One of the things that I like most about posting a weekly comic is the immediacy of the feedback and commentary that I receive — an experience in complete contrast to majority of cartooning history. In the golden days of comic books, it would be months after deadline before letters from readers began to pour in and the comic strip artists of the same era were usually months into the next story arc before a strip landed in the funny pages.
I’ve often imagined that doing a weekly webcomic is as close to the experience of performing for a live audience that a cartoonist will ever have. Having done a little bit of stand-up back when my hair was fuller and less gray, I can tell you it can be either exhilarating or demoralizing depending on — well, let’s just say it’s the luck of the draw. I find that stage experience isn’t much different from waiting for the first readers comments to come rolling in, but without the shaky knees and sweaty palms.

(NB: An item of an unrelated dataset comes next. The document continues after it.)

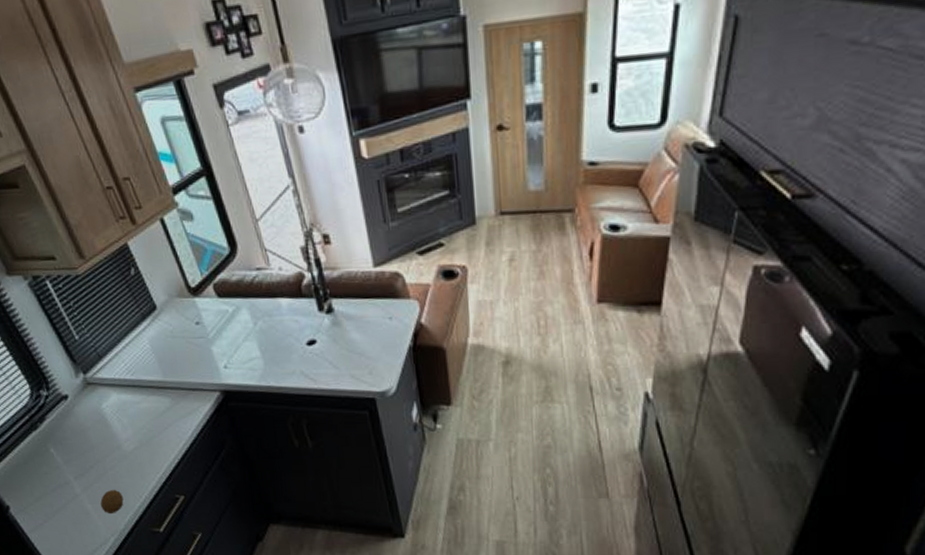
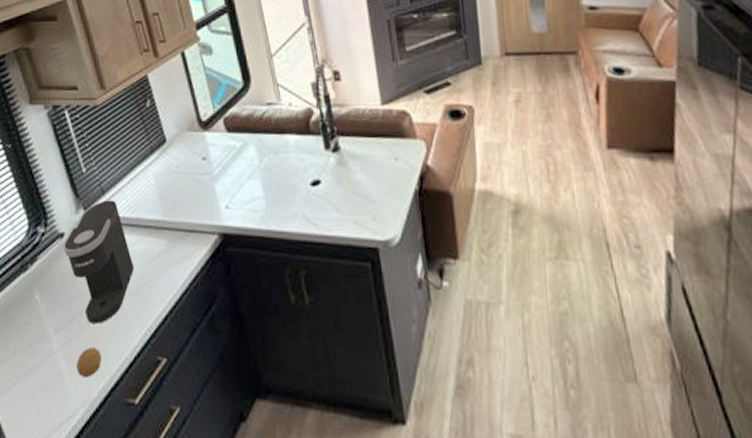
coffee maker: none [68,364,142,471] -> present [63,200,134,324]

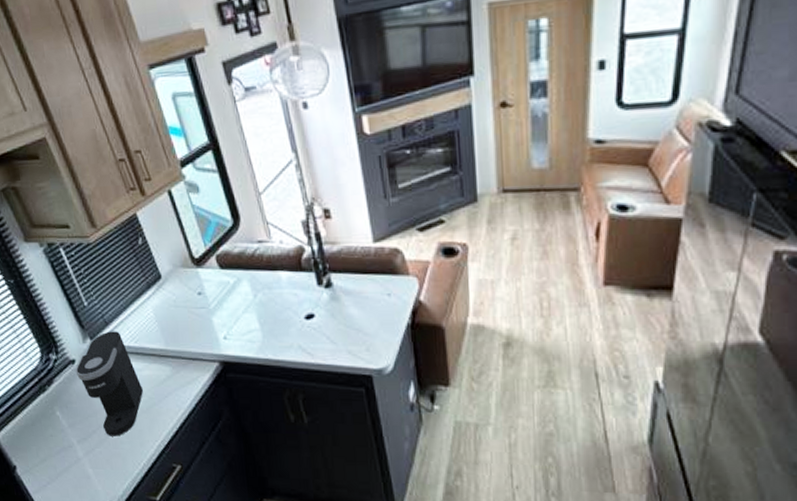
fruit: present [77,348,101,377] -> none [101,456,123,479]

I like to call Red’s Planet a “graphic novel-in-progress” and for a long-form comic, it’s been invaluable to be able to judge how my audience is perceiving the story as it goes along; are the characters ringing true, is the plot point clear, am I revealing too much in a subplot that won’t payoff until act three, etc. And, occasionally, I find out that the way I set up a scene or gag isn’t playing at all. And that’s when it’s time to figure out how to fix it.
Working as a writer and story artist in animation, my scenes are constantly deluged by notes from the producer, director, or even an executive. It’s my job to take their concerns, fix the story, hopefully plus it, then pitch again in a week or two. At which point, more notes come in and we do it all over again until someone dies or they run out of money.
The great thing about notes are, in most cases, the story becomes stronger. With Red’s Planet, I think of my online readership as playing a key role in that note process. And when a scene doesn’t “play” and there’s a bit of a hint in the comment section, that’s a pretty good indication that I might need to step back, reassess, and maybe go back to the drawing board.
When comments started coming in on Chapter Three page 37, I began to realize that my concept of a large metal box with pre-dented edges that just happen to fall around Red’s legs without dismembering her, really wasn’t working. Not only did it become
a distraction for many readers, it drew attention away from the most important thing: the story.
So after, a little brainstorming (usually while taking a shower), I decided to rework pages 35 thru 37. The reworked pages not only make more story sense by replacing the metal monolithic box with a teetering pile of junk, but they are much more visually interesting as well. I’ve replaced the pages in the story, but I’ve included the original pages here for comparison.
Making changes is just part of the process. The story can always be stronger, and you should never be afraid to change something. Unless you’re George Lucas. Then, of course, you should just leave well enough alone.